*** EXTRACTED MATERIAL Section Begins ***
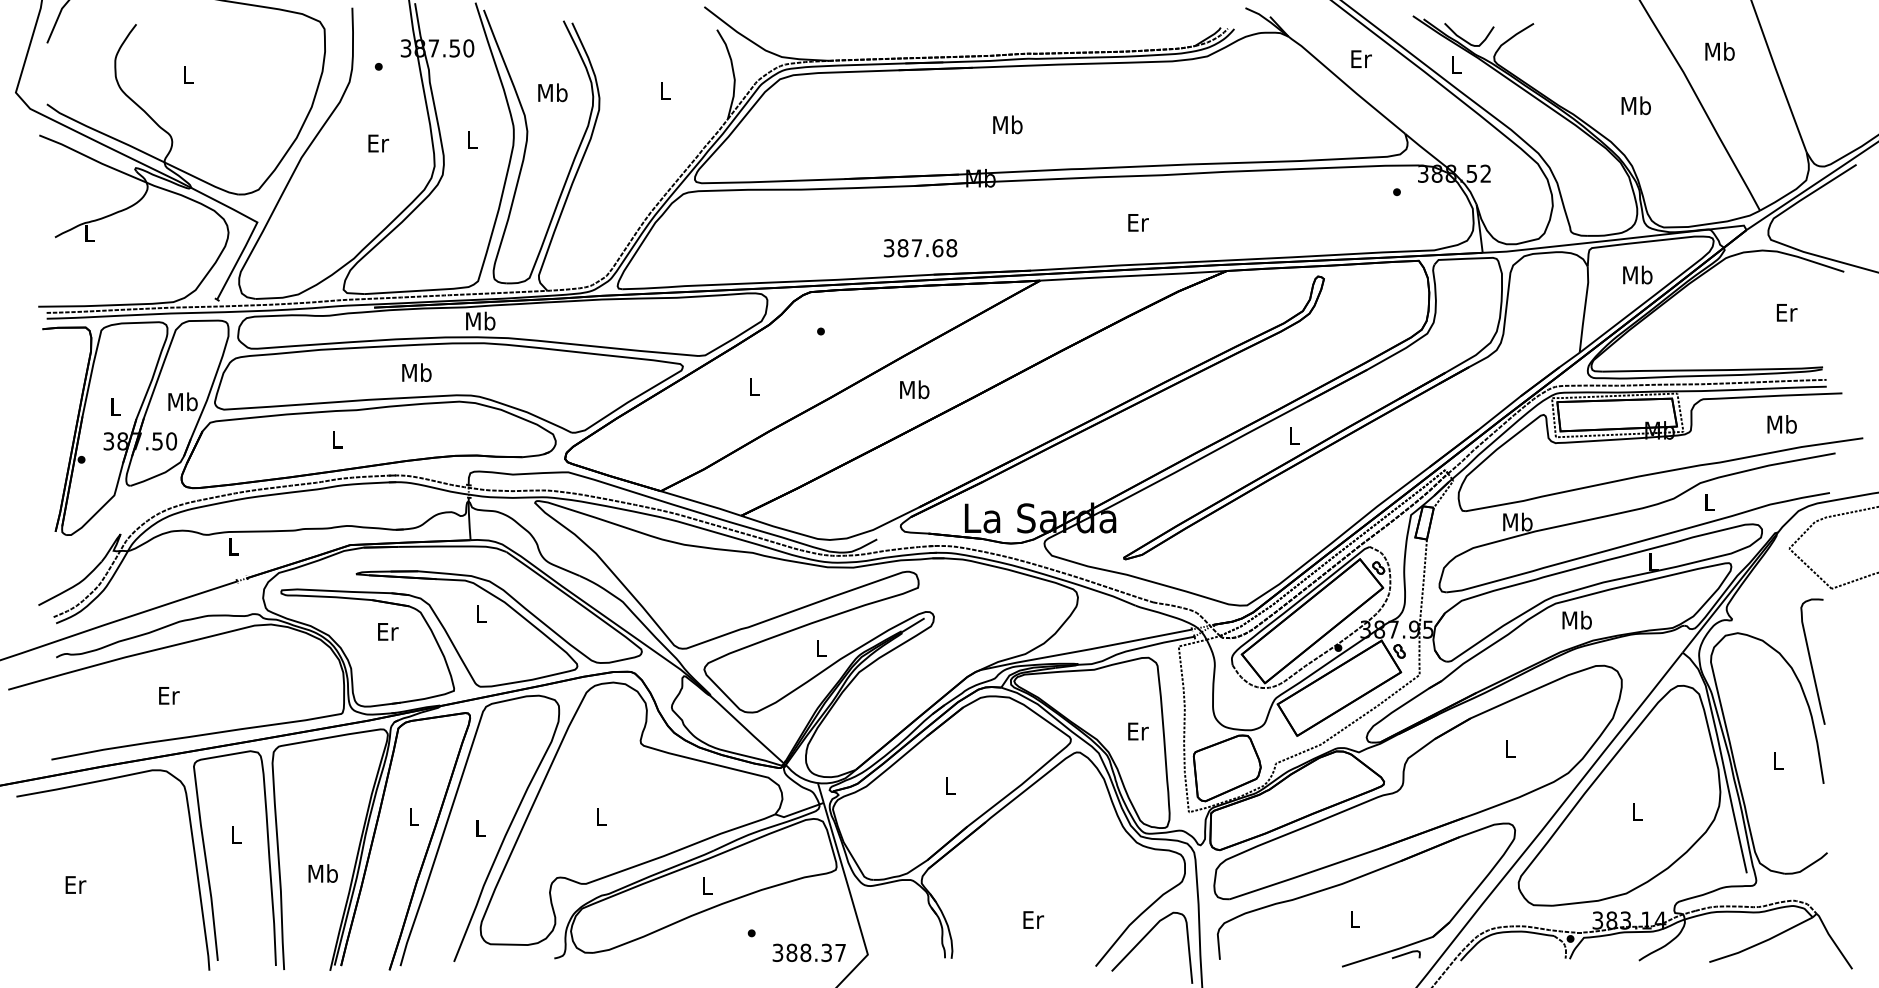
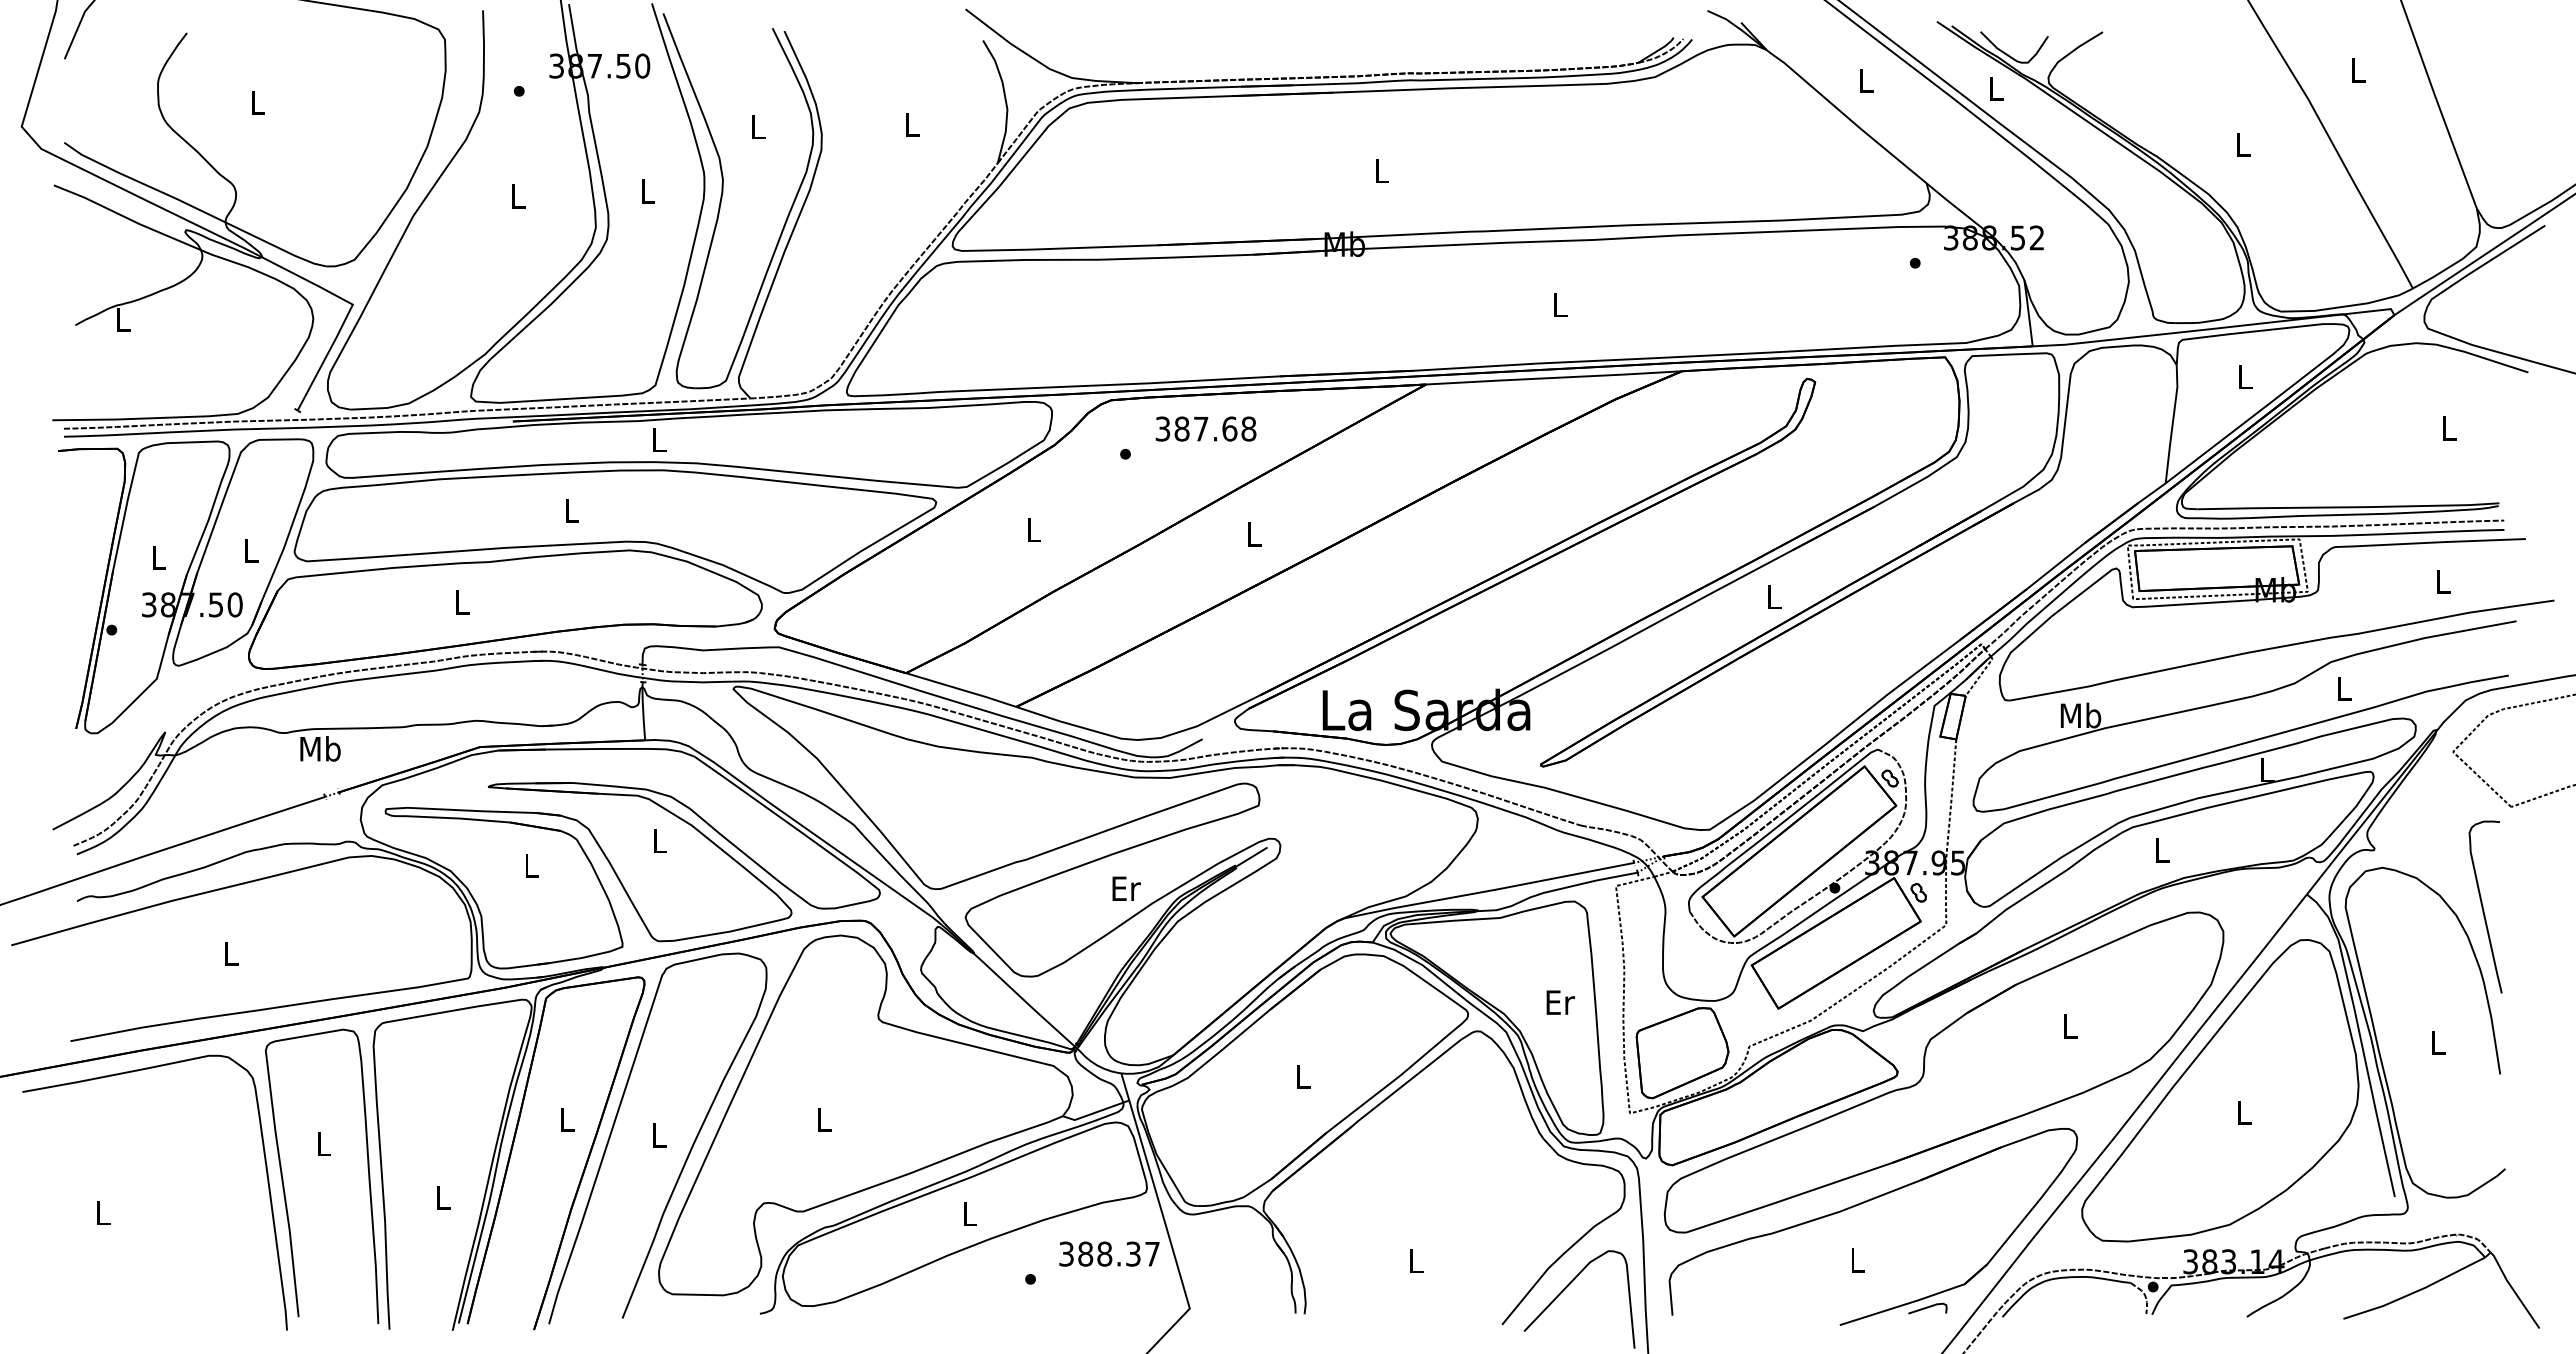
text: (1720, 51) -> (2358, 70), Mb -> L
text: (1361, 58) -> (1866, 80), Er -> L
text: (552, 92) -> (757, 126), Mb -> L
text: (1636, 105) -> (2243, 144), Mb -> L
text: (1007, 124) -> (1381, 170), Mb -> L
text: (378, 143) -> (519, 196), Er -> L
text: (1138, 223) -> (1560, 305), Er -> L
text: (920, 247) -> (1205, 428), moved
text: (1637, 274) -> (2245, 376), Mb -> L
text: (1787, 312) -> (2450, 428), Er -> L
text: (481, 320) -> (659, 439), Mb -> L
text: (416, 372) -> (571, 510), Mb -> L
text: (915, 389) -> (1254, 533), Mb -> L
text: (182, 401) -> (250, 550), Mb -> L
text: (1782, 424) -> (2443, 581), Mb -> L
text: (233, 546) -> (320, 748), L -> Mb
text: (1577, 619) -> (2162, 849), Mb -> L
text: (388, 631) -> (532, 865), Er -> L
text: (821, 648) -> (1126, 888), L -> Er
text: (169, 695) -> (232, 953), Er -> L
text: (323, 873) -> (443, 1197), Mb -> L
text: (76, 885) -> (104, 1213), Er -> L
text: (1033, 920) -> (1417, 1261), Er -> L
text: (809, 952) -> (1109, 1253), moved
*** EXTRACTED MATERIAL Section Ends ***
Having located the line containing "text: (1636, 105) -> (2243, 144), Mb -> L", set it down along with every line after it through the end of the data, reproducing each exactly.

text: (1636, 105) -> (2243, 144), Mb -> L
text: (1007, 124) -> (1381, 170), Mb -> L
text: (378, 143) -> (519, 196), Er -> L
text: (1138, 223) -> (1560, 305), Er -> L
text: (920, 247) -> (1205, 428), moved
text: (1637, 274) -> (2245, 376), Mb -> L
text: (1787, 312) -> (2450, 428), Er -> L
text: (481, 320) -> (659, 439), Mb -> L
text: (416, 372) -> (571, 510), Mb -> L
text: (915, 389) -> (1254, 533), Mb -> L
text: (182, 401) -> (250, 550), Mb -> L
text: (1782, 424) -> (2443, 581), Mb -> L
text: (233, 546) -> (320, 748), L -> Mb
text: (1577, 619) -> (2162, 849), Mb -> L
text: (388, 631) -> (532, 865), Er -> L
text: (821, 648) -> (1126, 888), L -> Er
text: (169, 695) -> (232, 953), Er -> L
text: (323, 873) -> (443, 1197), Mb -> L
text: (76, 885) -> (104, 1213), Er -> L
text: (1033, 920) -> (1417, 1261), Er -> L
text: (809, 952) -> (1109, 1253), moved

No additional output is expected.